◆ Stored records:

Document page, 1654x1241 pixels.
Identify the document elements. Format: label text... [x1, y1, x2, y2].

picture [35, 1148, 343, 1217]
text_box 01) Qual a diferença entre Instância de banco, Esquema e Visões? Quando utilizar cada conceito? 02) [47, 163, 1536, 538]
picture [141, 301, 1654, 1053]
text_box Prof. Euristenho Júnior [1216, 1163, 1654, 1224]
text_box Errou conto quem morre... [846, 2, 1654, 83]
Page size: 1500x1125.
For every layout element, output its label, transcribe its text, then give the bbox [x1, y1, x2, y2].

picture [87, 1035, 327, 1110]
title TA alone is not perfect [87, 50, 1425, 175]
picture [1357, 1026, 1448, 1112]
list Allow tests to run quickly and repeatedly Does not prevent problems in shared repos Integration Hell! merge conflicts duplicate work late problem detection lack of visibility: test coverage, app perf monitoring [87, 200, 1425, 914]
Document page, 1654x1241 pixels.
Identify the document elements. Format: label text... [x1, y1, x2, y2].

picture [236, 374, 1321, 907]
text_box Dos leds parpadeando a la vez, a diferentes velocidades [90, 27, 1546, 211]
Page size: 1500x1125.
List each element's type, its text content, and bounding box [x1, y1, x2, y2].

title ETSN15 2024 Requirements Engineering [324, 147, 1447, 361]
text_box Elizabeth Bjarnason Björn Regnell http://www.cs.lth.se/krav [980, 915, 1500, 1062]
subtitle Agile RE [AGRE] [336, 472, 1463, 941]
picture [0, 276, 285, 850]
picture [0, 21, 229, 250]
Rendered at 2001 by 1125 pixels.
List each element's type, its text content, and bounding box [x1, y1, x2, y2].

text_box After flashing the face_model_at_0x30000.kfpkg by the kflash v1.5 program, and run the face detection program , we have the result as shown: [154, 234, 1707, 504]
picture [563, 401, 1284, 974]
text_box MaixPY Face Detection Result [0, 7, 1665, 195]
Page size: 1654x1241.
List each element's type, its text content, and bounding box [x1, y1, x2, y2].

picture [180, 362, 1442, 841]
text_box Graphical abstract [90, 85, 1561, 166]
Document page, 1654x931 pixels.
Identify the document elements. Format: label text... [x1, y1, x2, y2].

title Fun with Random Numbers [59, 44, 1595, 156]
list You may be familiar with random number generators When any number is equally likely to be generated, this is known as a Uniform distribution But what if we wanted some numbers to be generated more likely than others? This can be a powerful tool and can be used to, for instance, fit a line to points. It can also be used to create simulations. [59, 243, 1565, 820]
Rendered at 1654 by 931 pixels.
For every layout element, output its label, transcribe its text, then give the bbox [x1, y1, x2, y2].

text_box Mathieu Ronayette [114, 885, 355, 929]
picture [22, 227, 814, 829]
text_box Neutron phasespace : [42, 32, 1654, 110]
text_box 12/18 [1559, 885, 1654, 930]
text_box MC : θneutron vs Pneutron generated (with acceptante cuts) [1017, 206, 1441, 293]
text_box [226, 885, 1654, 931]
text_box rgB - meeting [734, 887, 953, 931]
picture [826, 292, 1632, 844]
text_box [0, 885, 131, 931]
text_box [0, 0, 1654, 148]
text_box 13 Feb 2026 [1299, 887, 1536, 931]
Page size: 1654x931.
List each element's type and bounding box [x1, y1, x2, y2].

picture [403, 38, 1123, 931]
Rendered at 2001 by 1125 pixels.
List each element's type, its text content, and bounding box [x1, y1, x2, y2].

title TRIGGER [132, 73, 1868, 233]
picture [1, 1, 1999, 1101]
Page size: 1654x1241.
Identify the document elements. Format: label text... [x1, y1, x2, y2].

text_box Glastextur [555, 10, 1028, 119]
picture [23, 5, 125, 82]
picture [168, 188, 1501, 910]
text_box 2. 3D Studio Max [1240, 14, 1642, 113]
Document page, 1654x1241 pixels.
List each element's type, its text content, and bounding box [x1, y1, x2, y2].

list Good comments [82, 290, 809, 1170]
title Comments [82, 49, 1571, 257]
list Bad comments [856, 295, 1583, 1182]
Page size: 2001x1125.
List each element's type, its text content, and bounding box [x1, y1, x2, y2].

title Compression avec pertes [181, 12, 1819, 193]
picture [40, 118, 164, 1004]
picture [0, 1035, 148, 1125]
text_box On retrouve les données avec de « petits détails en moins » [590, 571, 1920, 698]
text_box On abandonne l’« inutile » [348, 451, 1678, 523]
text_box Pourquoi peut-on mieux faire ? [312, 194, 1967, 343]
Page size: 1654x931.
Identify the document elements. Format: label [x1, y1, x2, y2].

◆ The exercise: Reproduce the lines from the one with "Document page, 1654x931 pixels." to the one with "text_box 2. 3D", both included, with nothing changed.

◆ Answer for the task:
Document page, 1654x931 pixels.
Identify the document elements. Format: label text... [x1, y1, x2, y2].

title Fun with Random Numbers [59, 44, 1595, 156]
list You may be familiar with random number generators When any number is equally likely to be generated, this is known as a Uniform distribution But what if we wanted some numbers to be generated more likely than others? This can be a powerful tool and can be used to, for instance, fit a line to points. It can also be used to create simulations. [59, 243, 1565, 820]
Rendered at 1654 by 931 pixels.
For every layout element, output its label, transcribe its text, then give the bbox [x1, y1, x2, y2].

text_box Mathieu Ronayette [114, 885, 355, 929]
picture [22, 227, 814, 829]
text_box Neutron phasespace : [42, 32, 1654, 110]
text_box 12/18 [1559, 885, 1654, 930]
text_box MC : θneutron vs Pneutron generated (with acceptante cuts) [1017, 206, 1441, 293]
text_box [226, 885, 1654, 931]
text_box rgB - meeting [734, 887, 953, 931]
picture [826, 292, 1632, 844]
text_box [0, 885, 131, 931]
text_box [0, 0, 1654, 148]
text_box 13 Feb 2026 [1299, 887, 1536, 931]
Page size: 1654x931.
List each element's type and bounding box [x1, y1, x2, y2].

picture [403, 38, 1123, 931]
Rendered at 2001 by 1125 pixels.
List each element's type, its text content, and bounding box [x1, y1, x2, y2].

title TRIGGER [132, 73, 1868, 233]
picture [1, 1, 1999, 1101]
Page size: 1654x1241.
Identify the document elements. Format: label text... [x1, y1, x2, y2].

text_box Glastextur [555, 10, 1028, 119]
picture [23, 5, 125, 82]
picture [168, 188, 1501, 910]
text_box 2. 3D Studio Max [1240, 14, 1642, 113]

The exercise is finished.